L’appui annoncé porte sur l’assistance technique, la montée en compétences des acteurs et le partage de méthodes éprouvées. La diplomate a mis l’accent sur un dispositif national cohérent de LBC/FT : coordination entre institutions, coopération internationale effective et implication du secteur privé. Elle salue l’engagement politique et la mobilisation de plusieurs administrations en faveur de la transparence financière, de la gouvernance économique et de l’intégrité du système.
Sortir de la liste grise : cap sur l’exécution
Côté congolais, le secrétaire exécutif de la CENAREF, Adler Kisula, indique que les actions prioritaires du plan d’action du GAFI avancent avec rigueur et célérité afin de répondre aux exigences du suivi renforcé dans les délais. La feuille de route vise la conformité du cadre juridique et institutionnel ainsi que le renforcement des capacités opérationnelles de la Cellule.
La RDC figure sur la liste grise depuis octobre 2022. Cette classification pèse sur l’attractivité du pays : prudence accrue des investisseurs étrangers, contraintes supplémentaires pour lever des fonds sur les marchés internationaux, exposition à une aide extérieure plus conditionnée, risques de ralentissement de l’activité.
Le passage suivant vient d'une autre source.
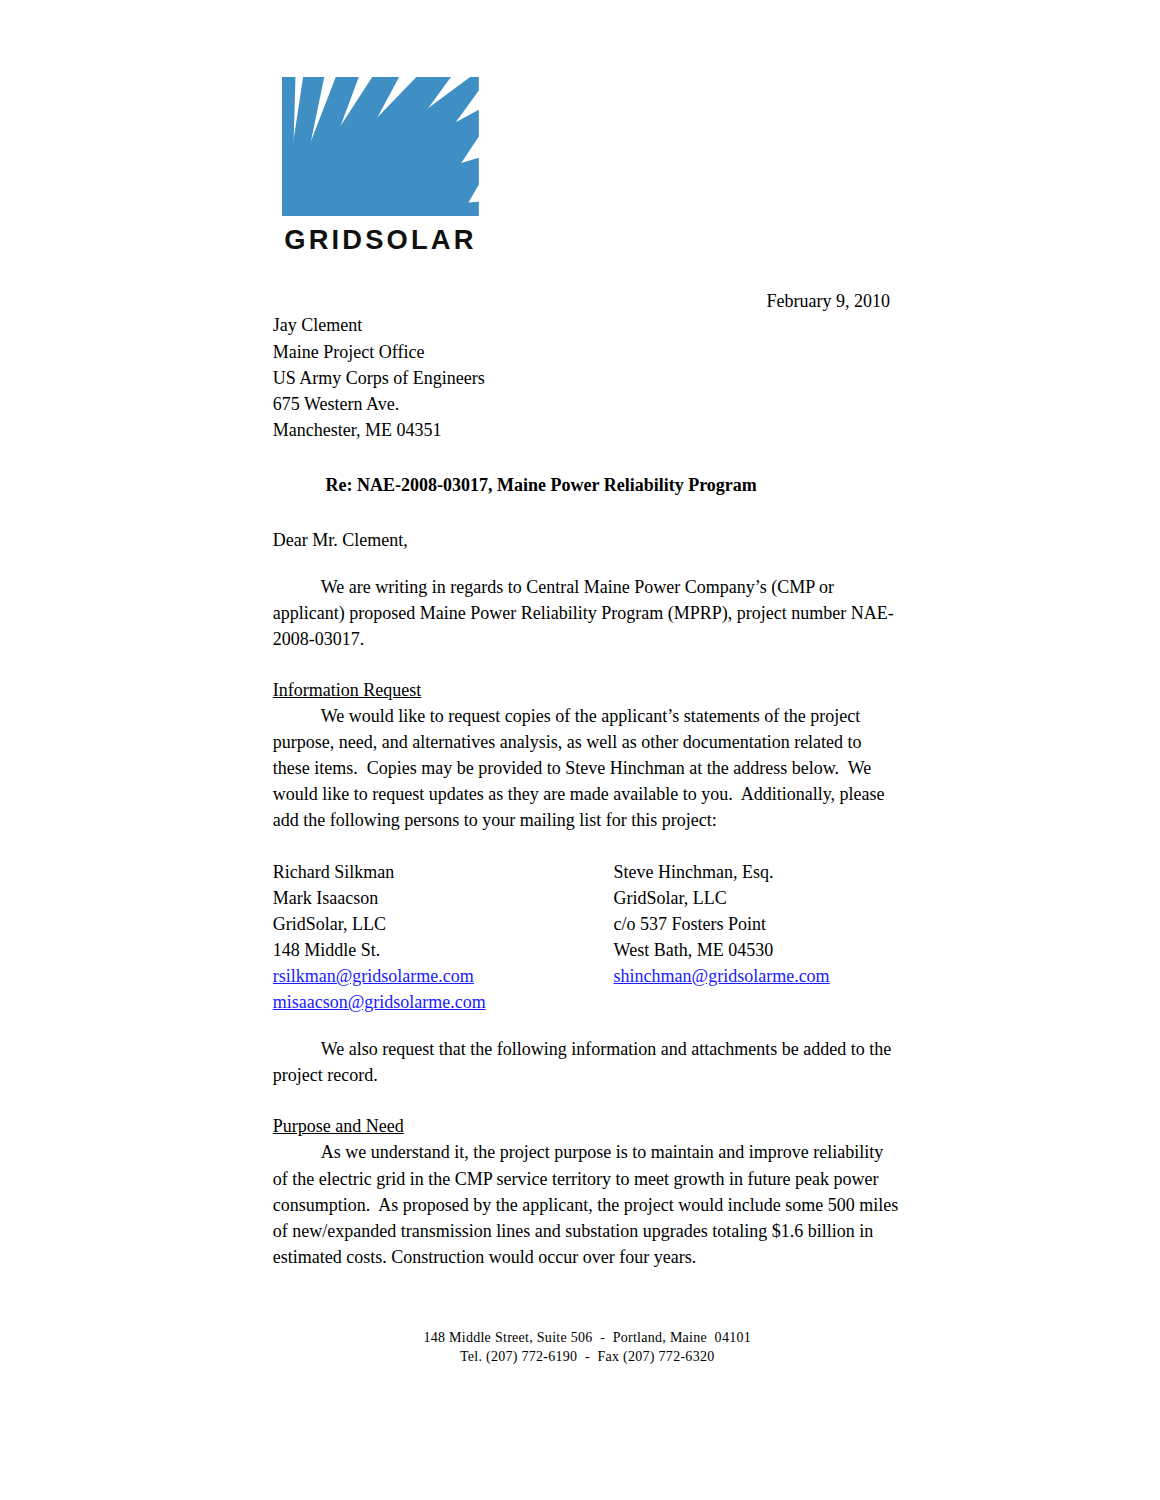GRIDSOLAR
February 9, 2010
Jay Clement
Maine Project Office
US Army Corps of Engineers
675 Western Ave.
Manchester, ME 04351
Re: NAE-2008-03017, Maine Power Reliability Program
Dear Mr. Clement,
We are writing in regards to Central Maine Power Company’s (CMP or applicant) proposed Maine Power Reliability Program (MPRP), project number NAE-2008-03017.
Information Request
We would like to request copies of the applicant’s statements of the project purpose, need, and alternatives analysis, as well as other documentation related to these items. Copies may be provided to Steve Hinchman at the address below. We would like to request updates as they are made available to you. Additionally, please add the following persons to your mailing list for this project:
| Richard Silkman | Steve Hinchman, Esq. |
| Mark Isaacson | GridSolar, LLC |
| GridSolar, LLC | c/o 537 Fosters Point |
| 148 Middle St. | West Bath, ME 04530 |
| rsilkman@gridsolarme.com | shinchman@gridsolarme.com |
| misaacson@gridsolarme.com | |
We also request that the following information and attachments be added to the project record.
Purpose and Need
As we understand it, the project purpose is to maintain and improve reliability of the electric grid in the CMP service territory to meet growth in future peak power consumption. As proposed by the applicant, the project would include some 500 miles of new/expanded transmission lines and substation upgrades totaling $1.6 billion in estimated costs. Construction would occur over four years.
148 Middle Street, Suite 506 - Portland, Maine 04101
Tel. (207) 772-6190 - Fax (207) 772-6320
L’adhésion à l’ESAAMLG s’insère dans la stratégie gouvernementale pour corriger ces points et crédibiliser la trajectoire de mise en conformité.
La dynamique repose désormais sur des résultats vérifiables et une coordination soutenue entre toutes les parties prenantes. L’engagement belge, centré sur l’appui technique et le retour d’expérience, renforce la capacité du pays à démontrer l’efficacité de ses réformes et à lever, à terme, le suivi renforcé du GAFI.